Dave Janzen’s wife and co-owner, Laurie Janzen, said he coordinates installations and delivery calls to one day across the river so he can complete his De Soto work with only one extra-long commute a week.

She added that her customers have also been down 30 to 50% from normal traffic. Dave Janzen said the business was fortunate the bridge closed before the start of the busy spring season.

“It really makes you think about all of the things you don’t normally think about that we need that bridge for,” said Maryann Baldwin, Hardware Hank customer and owner of a Lansing fitness center. “Emergency vehicles, doctor services, home construction, medications and all the things we don’t think of until this happens.”

Ferry on the horizon

Local officials are working to bring a ferry service to help workers cross the river without the extra commute. Once a ferry schedule is worked out and a small dock is built on the Wisconsin side, the planned ferry will take people back and forth from De Soto to Lansing.

The ferry will dock at the Lansing Marina and the Big Slough boat ramp at the base of Black Hawk Bridge. Cars will not be allowed on the ferry, only people.

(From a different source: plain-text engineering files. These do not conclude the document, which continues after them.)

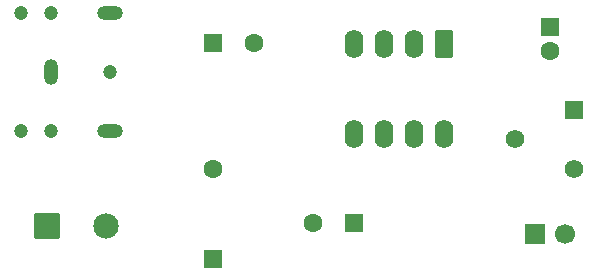
<source format=gbs>
G04 #@! TF.GenerationSoftware,KiCad,Pcbnew,9.0.1-9.0.1-0~ubuntu24.04.1*
G04 #@! TF.CreationDate,2025-05-03T19:14:28+01:00*
G04 #@! TF.ProjectId,Kicad_Amplificador,4b696361-645f-4416-9d70-6c6966696361,rev?*
G04 #@! TF.SameCoordinates,Original*
G04 #@! TF.FileFunction,Soldermask,Bot*
G04 #@! TF.FilePolarity,Negative*
%FSLAX46Y46*%
G04 Gerber Fmt 4.6, Leading zero omitted, Abs format (unit mm)*
G04 Created by KiCad (PCBNEW 9.0.1-9.0.1-0~ubuntu24.04.1) date 2025-05-03 19:14:28*
%MOMM*%
%LPD*%
G01*
G04 APERTURE LIST*
G04 Aperture macros list*
%AMRoundRect*
0 Rectangle with rounded corners*
0 $1 Rounding radius*
0 $2 $3 $4 $5 $6 $7 $8 $9 X,Y pos of 4 corners*
0 Add a 4 corners polygon primitive as box body*
4,1,4,$2,$3,$4,$5,$6,$7,$8,$9,$2,$3,0*
0 Add four circle primitives for the rounded corners*
1,1,$1+$1,$2,$3*
1,1,$1+$1,$4,$5*
1,1,$1+$1,$6,$7*
1,1,$1+$1,$8,$9*
0 Add four rect primitives between the rounded corners*
20,1,$1+$1,$2,$3,$4,$5,0*
20,1,$1+$1,$4,$5,$6,$7,0*
20,1,$1+$1,$6,$7,$8,$9,0*
20,1,$1+$1,$8,$9,$2,$3,0*%
G04 Aperture macros list end*
%ADD10RoundRect,0.250000X-0.550000X0.950000X-0.550000X-0.950000X0.550000X-0.950000X0.550000X0.950000X0*%
%ADD11O,1.600000X2.400000*%
%ADD12R,1.560000X1.560000*%
%ADD13C,1.560000*%
%ADD14R,1.600000X1.600000*%
%ADD15C,1.600000*%
%ADD16RoundRect,0.250000X0.550000X-0.550000X0.550000X0.550000X-0.550000X0.550000X-0.550000X-0.550000X0*%
%ADD17RoundRect,0.102000X-0.975000X-0.975000X0.975000X-0.975000X0.975000X0.975000X-0.975000X0.975000X0*%
%ADD18C,2.154000*%
%ADD19C,1.200000*%
%ADD20O,2.200000X1.200000*%
%ADD21O,1.200000X2.200000*%
%ADD22R,1.700000X1.700000*%
%ADD23C,1.700000*%
G04 APERTURE END LIST*
D10*
X139000000Y-95880000D03*
D11*
X136460000Y-95880000D03*
X133920000Y-95880000D03*
X131380000Y-95880000D03*
X131380000Y-103500000D03*
X133920000Y-103500000D03*
X136460000Y-103500000D03*
X139000000Y-103500000D03*
D12*
X149990000Y-101500000D03*
D13*
X144990000Y-104000000D03*
X149990000Y-106500000D03*
D14*
X148000000Y-94500000D03*
D15*
X148000000Y-96500000D03*
D16*
X119400000Y-114120000D03*
D15*
X119400000Y-106500000D03*
D14*
X119400000Y-95800000D03*
D15*
X122900000Y-95800000D03*
D14*
X131400000Y-111100000D03*
D15*
X127900000Y-111100000D03*
D17*
X105400000Y-111300000D03*
D18*
X110400000Y-111300000D03*
D19*
X105700000Y-93300000D03*
X103200000Y-93300000D03*
X110700000Y-98300000D03*
X105700000Y-103300000D03*
X103200000Y-103300000D03*
D20*
X110700000Y-93300000D03*
D21*
X105700000Y-98300000D03*
D20*
X110700000Y-103300000D03*
D22*
X146725000Y-112000000D03*
D23*
X149265000Y-112000000D03*
M02*

</source>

A shuttle service will connect people from Big Slough to De Soto or the Lansing Marina to Lansing. The service will be free and officials are seeking commercial drivers to work the shuttles.

‘Trust the system’

Hope still prevails in the newly quiet town. Andrew Boddicker, executive director of the Main Street Lansing Board, said the town is already gearing up for a big return once the bridge is repaired.

Lansing usually sees business come and go with outdoor recreation seasons. If the bridge is fixed by the estimated late-April target, it will be just in time for hunters, anglers and campers to use Lansing as a base camp.

“They say two months, but we have to be ready for longer than that,” Boddicker said. “We don’t know yet and they don’t know yet, and we gotta trust the system.”

Maryann Baldwin said the best practice is for people to shop local in their towns until the bridge is ready. She reflected back on the direness of the COVID-19 pandemic and what she sees in Lansing today.

Although muted, the bridge will return and ring in a new spring season. Black Hawk Bridge won’t need to hold out for very long once it is repaired.

Last year, the Iowa DOT began work on a replacement to the almost century-old bridge. The new bridge is expected to open in 2027 and that timeline has not been affected by repairs on the old bridge.

“It’s kind of like waking up from a nightmare. We had a really nice city and county, and it’s turned into a ghost town overnight, both socially and economically.”